Entries drawn from a collection
________________________________________
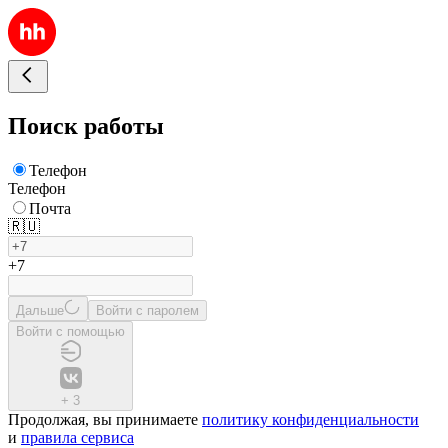
Поиск работы
Телефон
Телефон
Почта
🇷🇺
+7
Дальше
Войти с паролем
Войти с помощью
+
3
Продолжая, вы принимаете
политику конфиденциальности
и
правила сервиса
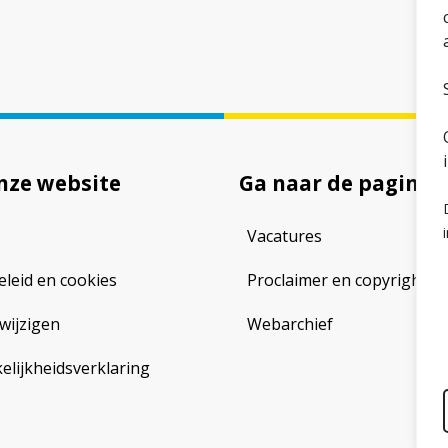
nze website
Ga naar de pagina
Vacatures
eleid en cookies
Proclaimer en copyright
wijzigen
Webarchief
lijkheidsverklaring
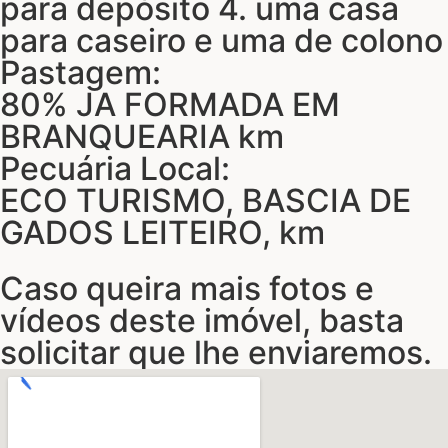
para depósito 4. uma casa
para caseiro e uma de colono
Pastagem:
80% JA FORMADA EM
BRANQUEARIA km
Pecuária Local:
ECO TURISMO, BASCIA DE
GADOS LEITEIRO, km
Caso queira mais fotos e
vídeos deste imóvel, basta
solicitar que lhe enviaremos.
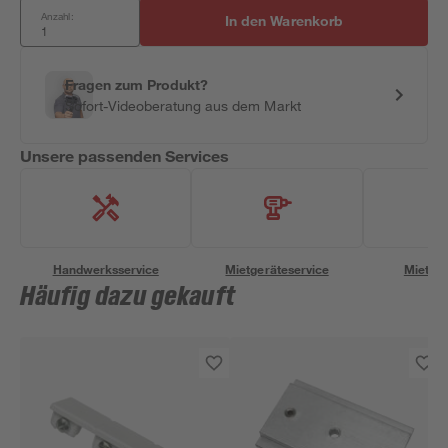
Anzahl:
In den Warenkorb
Fragen zum Produkt?
Sofort-Videoberatung aus dem Markt
Unsere passenden Services
Handwerksservice
Mietgeräteservice
Miettra
Häufig dazu gekauft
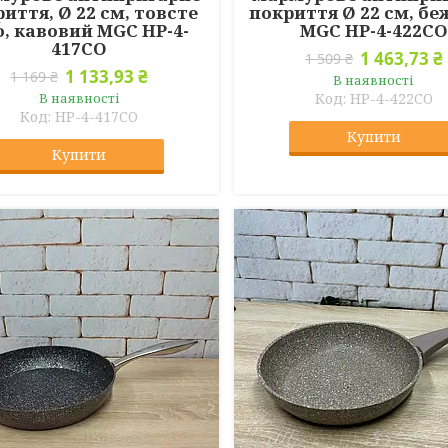
иття, Ø 22 см, товсте
покриття Ø 22 см, б
, кавовий MGC HP-4-
MGC HP-4-422CO
417CO
1 463,73 ₴
1 509 ₴
1 133,93 ₴
1 169 ₴
В наявності
В наявності
HP-4-422CO
HP-4-417CO
Купити
Купити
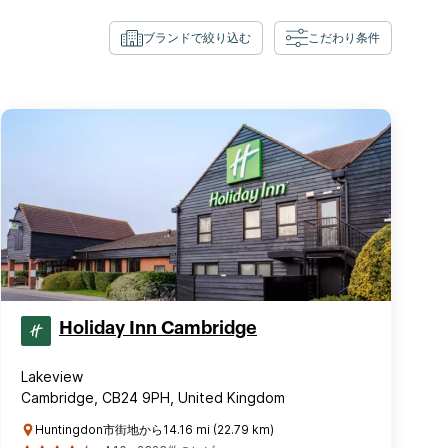
ブランドで絞り込む
こだわり条件
Holiday Inn Cambridge
Lakeview
Cambridge, CB24 9PH, United Kingdom
Huntingdon市街地から14.16 mi (22.79 km)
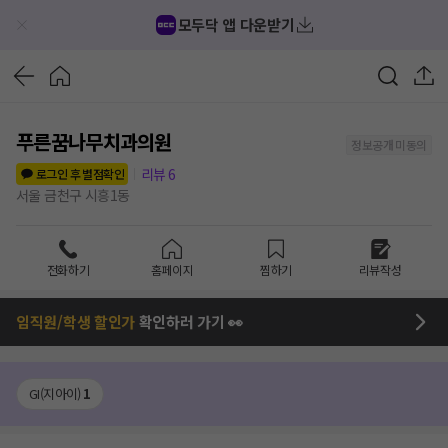
모두닥 앱 다운받기
푸른꿈나무치과의원
정보공개 미동의
리뷰
6
로그인 후 별점확인
서울 금천구 시흥1동
전화하기
홈페이지
찜하기
리뷰작성
임직원/학생 할인가
확인하러 가기 👀
GI(지아이)
1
________________________________________
EXERCISE GOAL: Copy every line of text in the listing above without changing anything, and leave the pictures out of your answer.

WORKED SOLUTION:
Поиск работы
Телефон
Телефон
Почта
🇷🇺
+7
Дальше
Войти с паролем
Войти с помощью
+
3
Продолжая, вы принимаете
политику конфиденциальности
и
правила сервиса
nze website
Ga naar de pagina
Vacatures
eleid en cookies
Proclaimer en copyright
wijzigen
Webarchief
lijkheidsverklaring
para depósito 4. uma casa
para caseiro e uma de colono
Pastagem:
80% JA FORMADA EM
BRANQUEARIA km
Pecuária Local:
ECO TURISMO, BASCIA DE
GADOS LEITEIRO, km
Caso queira mais fotos e
vídeos deste imóvel, basta
solicitar que lhe enviaremos.
Anzahl:
In den Warenkorb
Fragen zum Produkt?
Sofort-Videoberatung aus dem Markt
Unsere passenden Services
Handwerksservice
Mietgeräteservice
Miettra
Häufig dazu gekauft
иття, Ø 22 см, товсте
покриття Ø 22 см, б
, кавовий MGC HP-4-
MGC HP-4-422CO
417CO
1 463,73 ₴
1 509 ₴
1 133,93 ₴
1 169 ₴
В наявності
В наявності
HP-4-422CO
HP-4-417CO
Купити
Купити
ブランドで絞り込む
こだわり条件
Holiday Inn Cambridge
Lakeview
Cambridge, CB24 9PH, United Kingdom
Huntingdon市街地から14.16 mi (22.79 km)
모두닥 앱 다운받기
푸른꿈나무치과의원
정보공개 미동의
리뷰
6
로그인 후 별점확인
서울 금천구 시흥1동
전화하기
홈페이지
찜하기
리뷰작성
임직원/학생 할인가
확인하러 가기 👀
GI(지아이)
1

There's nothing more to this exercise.